Joseph Stashko is a journalism student at UCLan and co-editor of hyperlocal news site Blog Preston.
So, you’re studying journalism at university. You’ve paid your fees, bought a copy of McNae’s law, and at the end of three years slogging away at intros, pyramid writing and shorthand, you’ll become a journalist, right?
Obviously it’s a naive and unrealistic view. Getting a job in journalism is more difficult now than ever. And yet the industry saw a 24 per cent surge in applications for journalism courses last year, many of them undergraduate. Clearly people still want to be journalists, and the idea of a vocational degree is still considered attractive.
Considering the uptake in journalism courses, student media offices should be bursting at the seams. So why are so many journalism students unwilling to contribute to student media outlets?
The University of Central Lancashire, home to the first formal journalism course in the UK, currently offers more than 20 undergraduate and postgraduate courses. It has legions of journalism students at various stages in their career, with a wide range of skills and ideas. Yet the student newspaper, Pluto, is run by a skeleton crew.
Pluto’s news editor David Stubbings is hoping to hoping to refresh and improve student media at UCLan by redesigning the fortnightly paper and website and improving the means of communication to students.
“I think a lot of students arrive at university very excited and want to try and do everything. They’ll maybe write a bit but then just lapse and do the bare minimum, especially in first year,” he said.
He pointed out that the blame for a poorly staffed student media also lies with the editors, who should be encouraging more students to participate to avoid an elitist environment.
“Those who are heavily involved must make an effort to attract more contributors and crucially keep them interested. I think there are a lot of students who fail at doing that, so when you see the same writers names appear again and again people start to think that there’s no point trying to get involved.”
The outlook is, admittedly, bleak for nascent journalists. With all that’s written about mass redundancies, newspaper profit going into freefall, and seasoned journalists being laid off, you’d forgive a journalism student for wanting to crawl back into halls and stay there.
But I’d suggest the opposite. Student media, if done well, can offer a forum to throw around ideas (no matter how far-fetched), collaborate with like minded people, and practice journalism that is probably far closer to the romantic ideal of a roving reporter than any entry level job.
Journalism students have a lot to offer in an industry that is constantly in a state of flux. While interning at a national newspaper, I recall pointing out to a senior editor how to integrate his articles into Twitter, engage the readers and help tell a story better with data visualisation and diagrams. Skills which my generation take for granted are still thought of as innovative by many senior journalists, and what students lack in experience they can make up for with imagination and a little creative nous.

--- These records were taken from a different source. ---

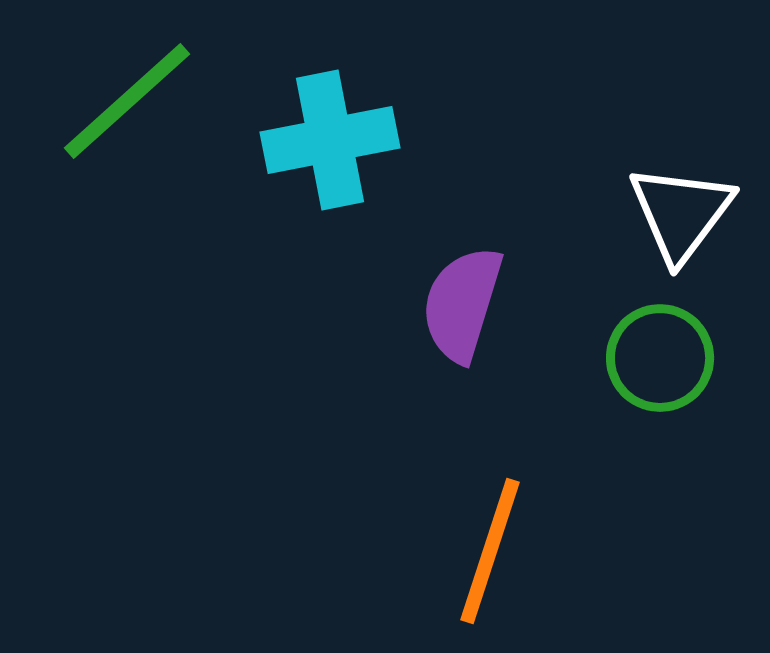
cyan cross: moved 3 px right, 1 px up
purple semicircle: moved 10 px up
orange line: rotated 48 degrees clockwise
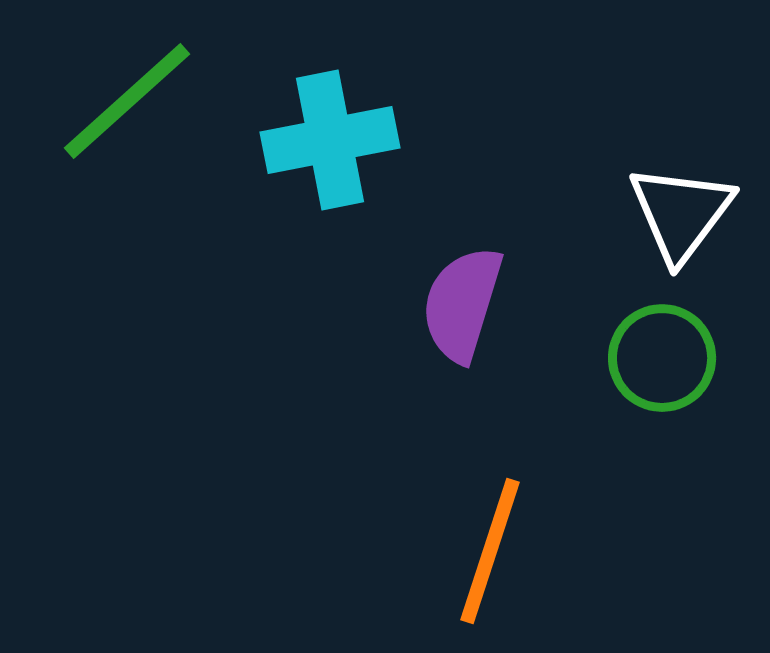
green circle: moved 2 px right
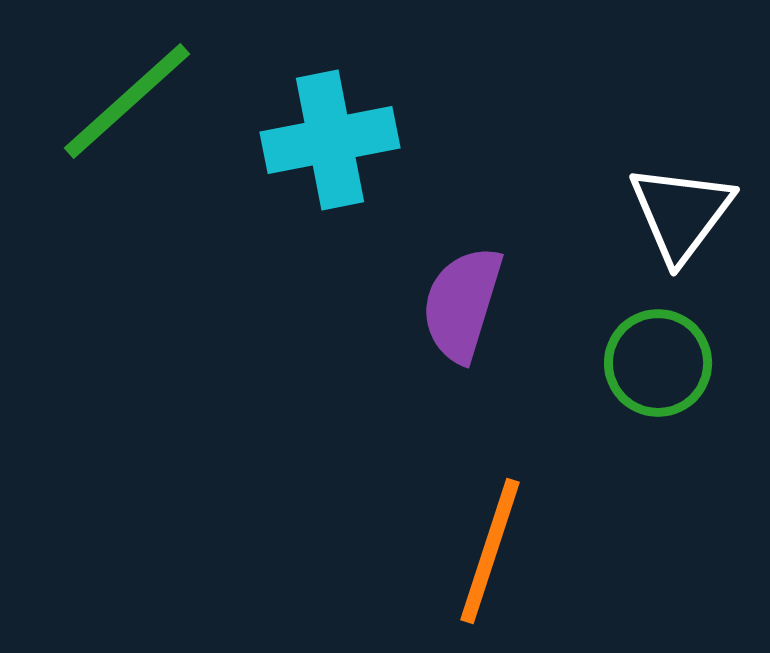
green circle: moved 4 px left, 5 px down
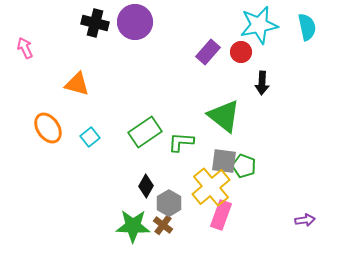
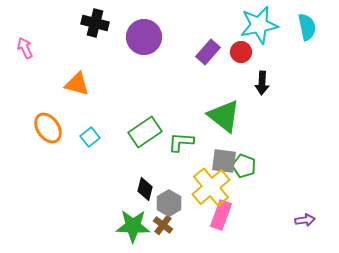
purple circle: moved 9 px right, 15 px down
black diamond: moved 1 px left, 3 px down; rotated 15 degrees counterclockwise
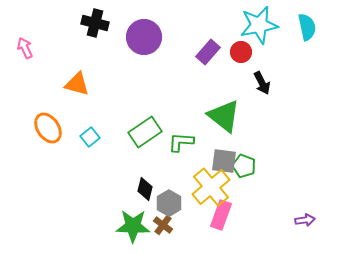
black arrow: rotated 30 degrees counterclockwise
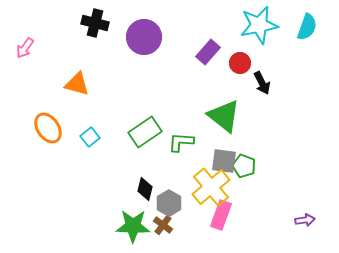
cyan semicircle: rotated 32 degrees clockwise
pink arrow: rotated 120 degrees counterclockwise
red circle: moved 1 px left, 11 px down
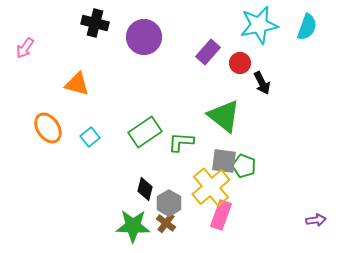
purple arrow: moved 11 px right
brown cross: moved 3 px right, 2 px up
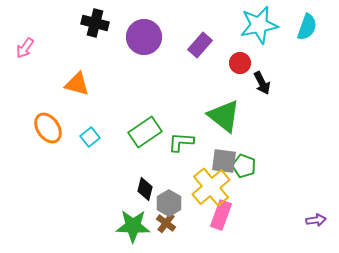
purple rectangle: moved 8 px left, 7 px up
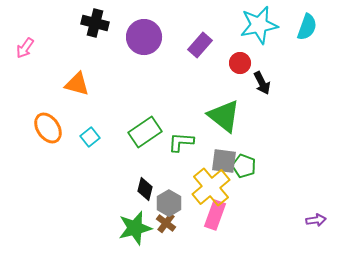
pink rectangle: moved 6 px left
green star: moved 2 px right, 2 px down; rotated 16 degrees counterclockwise
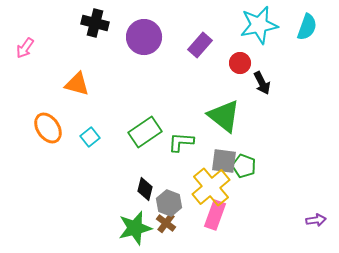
gray hexagon: rotated 10 degrees counterclockwise
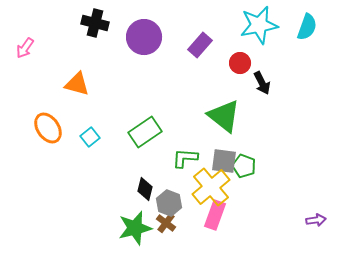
green L-shape: moved 4 px right, 16 px down
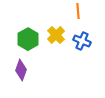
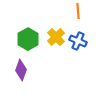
yellow cross: moved 2 px down
blue cross: moved 4 px left
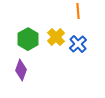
blue cross: moved 3 px down; rotated 24 degrees clockwise
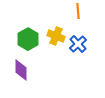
yellow cross: moved 1 px up; rotated 24 degrees counterclockwise
purple diamond: rotated 20 degrees counterclockwise
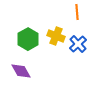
orange line: moved 1 px left, 1 px down
purple diamond: moved 1 px down; rotated 30 degrees counterclockwise
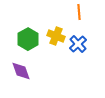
orange line: moved 2 px right
purple diamond: rotated 10 degrees clockwise
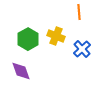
blue cross: moved 4 px right, 5 px down
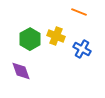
orange line: rotated 63 degrees counterclockwise
green hexagon: moved 2 px right
blue cross: rotated 18 degrees counterclockwise
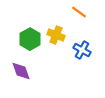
orange line: rotated 14 degrees clockwise
yellow cross: moved 1 px up
blue cross: moved 1 px down
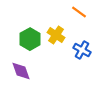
yellow cross: rotated 12 degrees clockwise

Student media can, and should foster this. At worst it can be self indulgent, and have the best interests of its writers, not its readers, at heart. But at its best it can be a melting pot of new ideas, encouraging experimentation and unusual content, all the while in the stable incubation stage of higher education.
In this uncertain time, journalism students can hold the key to unlocking a lot of different possibilities for the future of the profession. So lose your inhibitions, put down your pints, and get involved in your student media.